Menu
Libération

Fumées noires et gilets jaunes

publié le 27 mai 2020 à 18h36

On aurait presque oublié qu'il y a quelques mois, avant que nous commencions à nous méfier des postillons du voisin, c'était l'air lui-même qui était devenu suspect pour un certain nombre d'habitants de la métropole : le 26 septembre 2019, Rouen découvre la fumée noire qui se dégage de l'usine de produits chimiques Lubrizol. Quinze jours plus tard, l'équipe de la revue Z investit Rouen pour y mener l'enquête pendant six semaines, tournant autour de l'usine, scrutant les réactions des politiques, se mêlant aux ronds-points occupés par les gilets jaunes, bref, sillonnant la ville de la prison aux terrains vagues.

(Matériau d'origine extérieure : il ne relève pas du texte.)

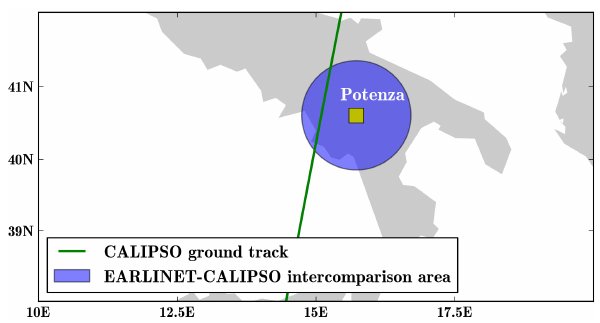
Figure 1. Example showing CALIPSO’s ground track that passes the EARLINET measurement site at Potenza at a distance of less than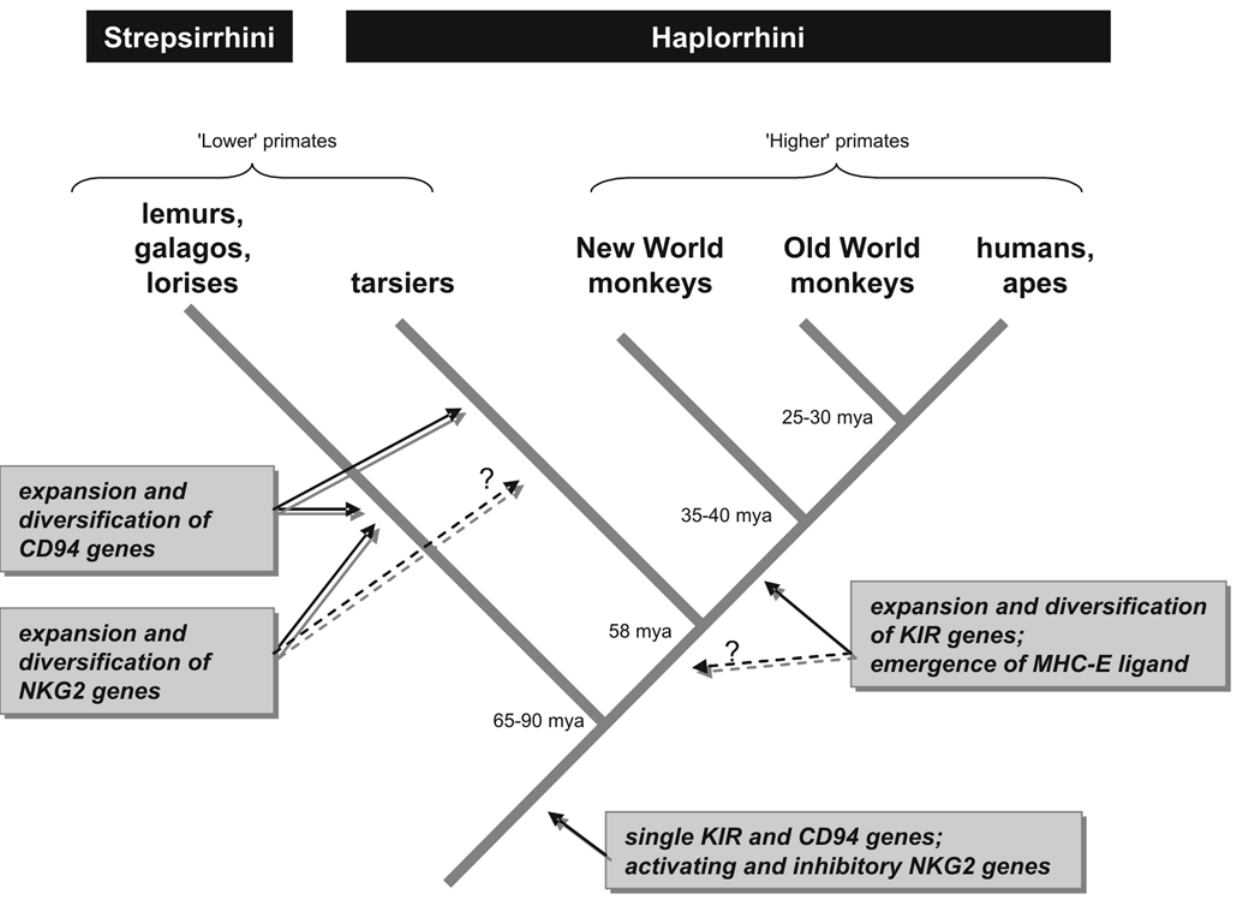
Figure 8. Model of NK cell receptor evolution in primates.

Le dernier numéro de cette revue annuelle itinérante d'enquête et de critique sociale raconte comment les «gens du voyage» finissent assignés aux zones toxiques, ou comment s'est fabriquée «l'impunité industrielle». On trouve un certain écho avec les polémiques actuelles autour des masques en lisant une enquête sur la manière dont le doute est soigneusement entretenu, la toxicité des 10 000 tonnes de produits chimiques consumés par l'incendie restant à prouver, malgré les 479 fiches de sécurité qui les indiquent comme cancérogènes, mutagènes et autre. Des méthodes d'évaluation qui «ne servent à rien», selon une ingénieure spécialiste de l'évaluation environnementale, puisqu'«elles consistent à croiser de manière hasardeuse des paramètres aussi incertains les uns que les autres».